■ Exercise requirements
Repeat the records exactly, minus the pictures.

■ Material provided
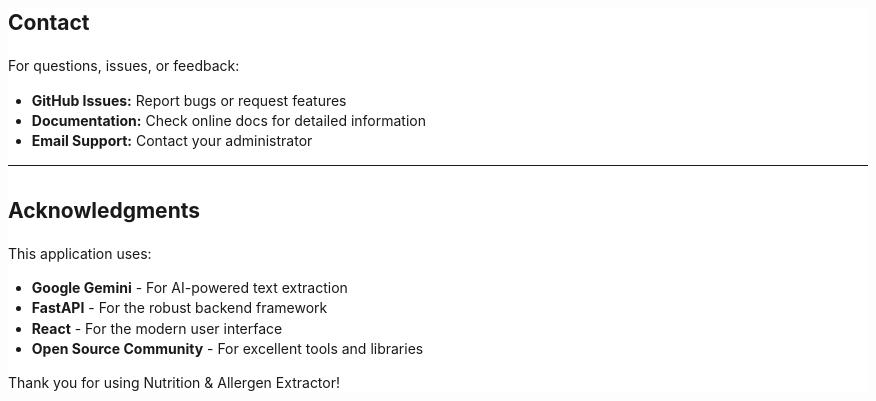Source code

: 
## Contact

For questions, issues, or feedback:

- **GitHub Issues:** Report bugs or request features
- **Documentation:** Check online docs for detailed information
- **Email Support:** Contact your administrator

---

## Acknowledgments

This application uses:

- **Google Gemini** - For AI-powered text extraction
- **FastAPI** - For the robust backend framework
- **React** - For the modern user interface
- **Open Source Community** - For excellent tools and libraries

Thank you for using Nutrition & Allergen Extractor!

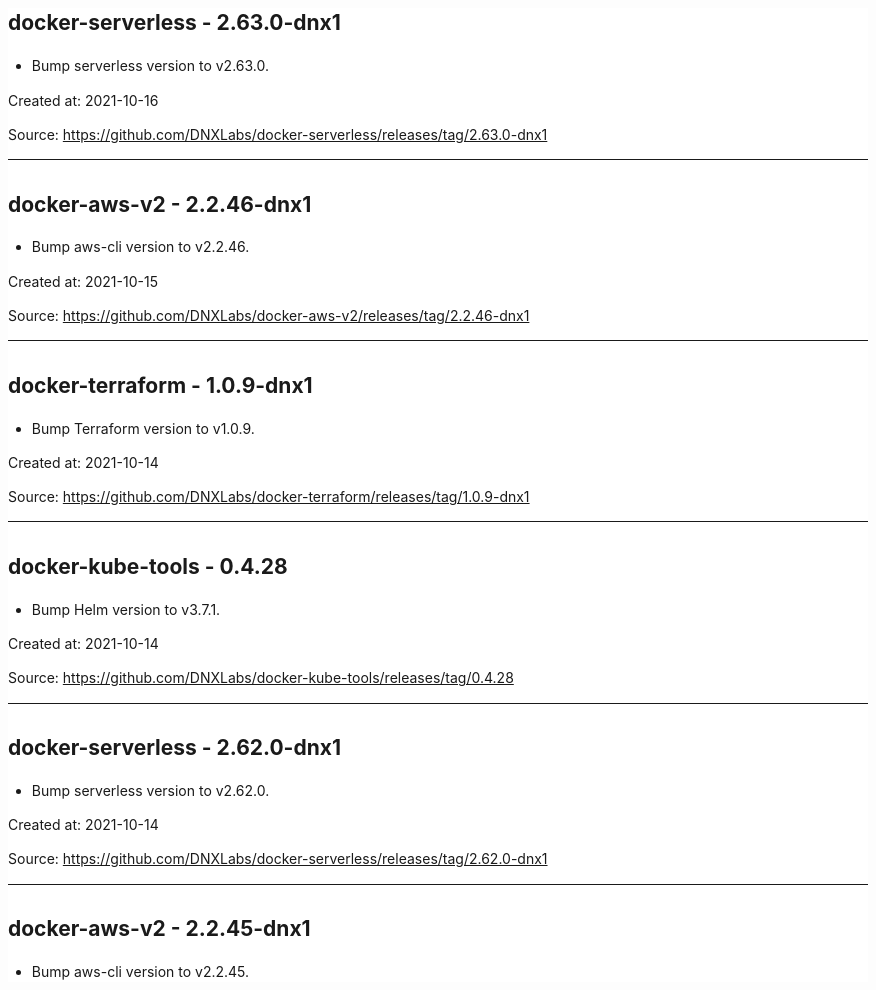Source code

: 
## docker-serverless - 2.63.0-dnx1
- Bump serverless version to v2.63.0.

Created at: 2021-10-16


Source: https://github.com/DNXLabs/docker-serverless/releases/tag/2.63.0-dnx1

---


## docker-aws-v2 - 2.2.46-dnx1
- Bump aws-cli version to v2.2.46.

Created at: 2021-10-15


Source: https://github.com/DNXLabs/docker-aws-v2/releases/tag/2.2.46-dnx1

---


## docker-terraform - 1.0.9-dnx1
- Bump Terraform version to v1.0.9.

Created at: 2021-10-14


Source: https://github.com/DNXLabs/docker-terraform/releases/tag/1.0.9-dnx1

---


## docker-kube-tools - 0.4.28
- Bump Helm version to v3.7.1.

Created at: 2021-10-14


Source: https://github.com/DNXLabs/docker-kube-tools/releases/tag/0.4.28

---


## docker-serverless - 2.62.0-dnx1
- Bump serverless version to v2.62.0.

Created at: 2021-10-14


Source: https://github.com/DNXLabs/docker-serverless/releases/tag/2.62.0-dnx1

---


## docker-aws-v2 - 2.2.45-dnx1
- Bump aws-cli version to v2.2.45.
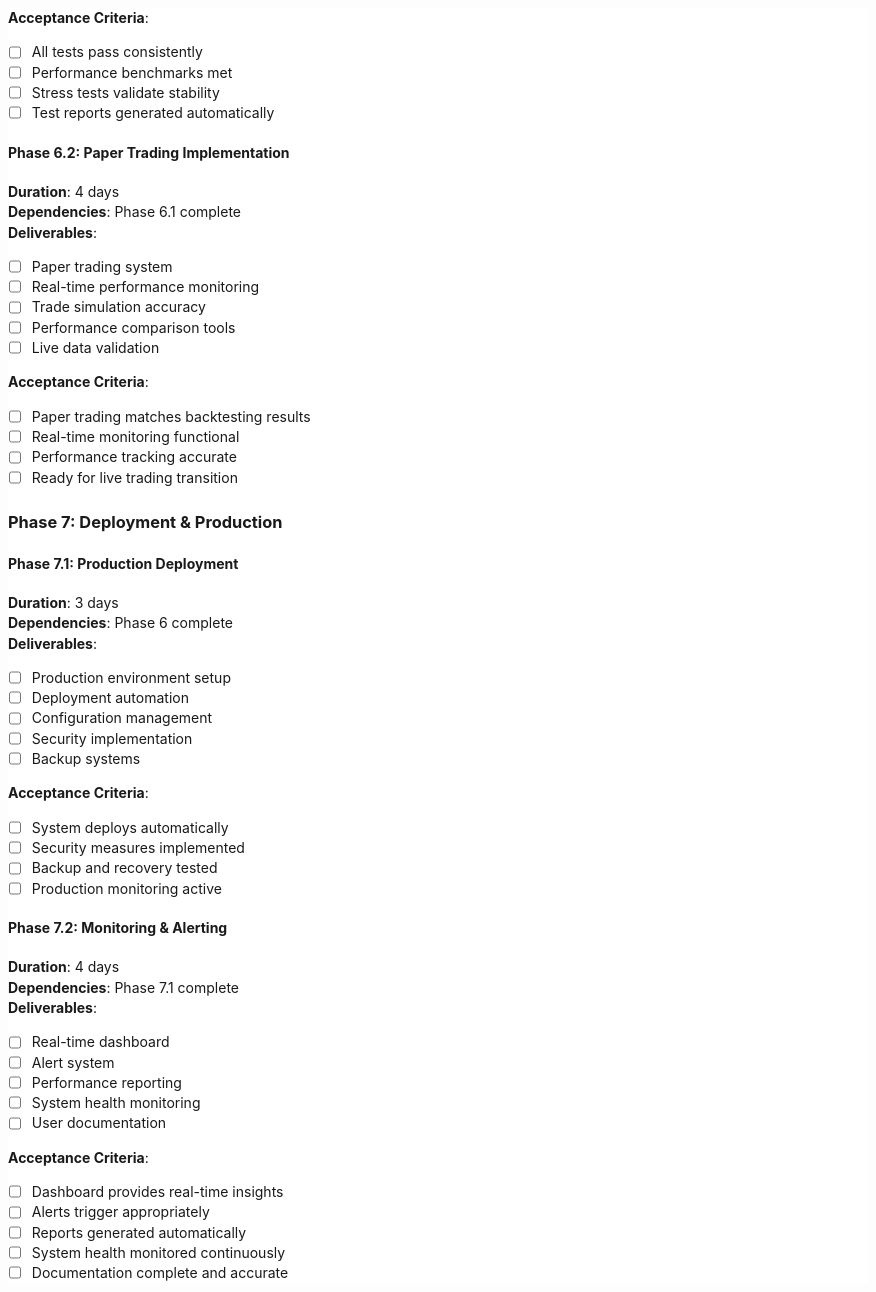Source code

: **Acceptance Criteria**:
- [ ] All tests pass consistently
- [ ] Performance benchmarks met
- [ ] Stress tests validate stability
- [ ] Test reports generated automatically

#### Phase 6.2: Paper Trading Implementation
**Duration**: 4 days  
**Dependencies**: Phase 6.1 complete  
**Deliverables**:
- [ ] Paper trading system
- [ ] Real-time performance monitoring
- [ ] Trade simulation accuracy
- [ ] Performance comparison tools
- [ ] Live data validation

**Acceptance Criteria**:
- [ ] Paper trading matches backtesting results
- [ ] Real-time monitoring functional
- [ ] Performance tracking accurate
- [ ] Ready for live trading transition

### Phase 7: Deployment & Production

#### Phase 7.1: Production Deployment
**Duration**: 3 days  
**Dependencies**: Phase 6 complete  
**Deliverables**:
- [ ] Production environment setup
- [ ] Deployment automation
- [ ] Configuration management
- [ ] Security implementation
- [ ] Backup systems

**Acceptance Criteria**:
- [ ] System deploys automatically
- [ ] Security measures implemented
- [ ] Backup and recovery tested
- [ ] Production monitoring active

#### Phase 7.2: Monitoring & Alerting
**Duration**: 4 days  
**Dependencies**: Phase 7.1 complete  
**Deliverables**:
- [ ] Real-time dashboard
- [ ] Alert system
- [ ] Performance reporting
- [ ] System health monitoring
- [ ] User documentation

**Acceptance Criteria**:
- [ ] Dashboard provides real-time insights
- [ ] Alerts trigger appropriately
- [ ] Reports generated automatically
- [ ] System health monitored continuously
- [ ] Documentation complete and accurate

■ Answer
Source code

: 
## Contact

For questions, issues, or feedback:

- **GitHub Issues:** Report bugs or request features
- **Documentation:** Check online docs for detailed information
- **Email Support:** Contact your administrator

---

## Acknowledgments

This application uses:

- **Google Gemini** - For AI-powered text extraction
- **FastAPI** - For the robust backend framework
- **React** - For the modern user interface
- **Open Source Community** - For excellent tools and libraries

Thank you for using Nutrition & Allergen Extractor!

Source code

: 
## docker-serverless - 2.63.0-dnx1
- Bump serverless version to v2.63.0.

Created at: 2021-10-16


Source: https://github.com/DNXLabs/docker-serverless/releases/tag/2.63.0-dnx1

---


## docker-aws-v2 - 2.2.46-dnx1
- Bump aws-cli version to v2.2.46.

Created at: 2021-10-15


Source: https://github.com/DNXLabs/docker-aws-v2/releases/tag/2.2.46-dnx1

---


## docker-terraform - 1.0.9-dnx1
- Bump Terraform version to v1.0.9.

Created at: 2021-10-14


Source: https://github.com/DNXLabs/docker-terraform/releases/tag/1.0.9-dnx1

---


## docker-kube-tools - 0.4.28
- Bump Helm version to v3.7.1.

Created at: 2021-10-14


Source: https://github.com/DNXLabs/docker-kube-tools/releases/tag/0.4.28

---


## docker-serverless - 2.62.0-dnx1
- Bump serverless version to v2.62.0.

Created at: 2021-10-14


Source: https://github.com/DNXLabs/docker-serverless/releases/tag/2.62.0-dnx1

---


## docker-aws-v2 - 2.2.45-dnx1
- Bump aws-cli version to v2.2.45.
Source code

: **Acceptance Criteria**:
- [ ] All tests pass consistently
- [ ] Performance benchmarks met
- [ ] Stress tests validate stability
- [ ] Test reports generated automatically

#### Phase 6.2: Paper Trading Implementation
**Duration**: 4 days  
**Dependencies**: Phase 6.1 complete  
**Deliverables**:
- [ ] Paper trading system
- [ ] Real-time performance monitoring
- [ ] Trade simulation accuracy
- [ ] Performance comparison tools
- [ ] Live data validation

**Acceptance Criteria**:
- [ ] Paper trading matches backtesting results
- [ ] Real-time monitoring functional
- [ ] Performance tracking accurate
- [ ] Ready for live trading transition

### Phase 7: Deployment & Production

#### Phase 7.1: Production Deployment
**Duration**: 3 days  
**Dependencies**: Phase 6 complete  
**Deliverables**:
- [ ] Production environment setup
- [ ] Deployment automation
- [ ] Configuration management
- [ ] Security implementation
- [ ] Backup systems

**Acceptance Criteria**:
- [ ] System deploys automatically
- [ ] Security measures implemented
- [ ] Backup and recovery tested
- [ ] Production monitoring active

#### Phase 7.2: Monitoring & Alerting
**Duration**: 4 days  
**Dependencies**: Phase 7.1 complete  
**Deliverables**:
- [ ] Real-time dashboard
- [ ] Alert system
- [ ] Performance reporting
- [ ] System health monitoring
- [ ] User documentation

**Acceptance Criteria**:
- [ ] Dashboard provides real-time insights
- [ ] Alerts trigger appropriately
- [ ] Reports generated automatically
- [ ] System health monitored continuously
- [ ] Documentation complete and accurate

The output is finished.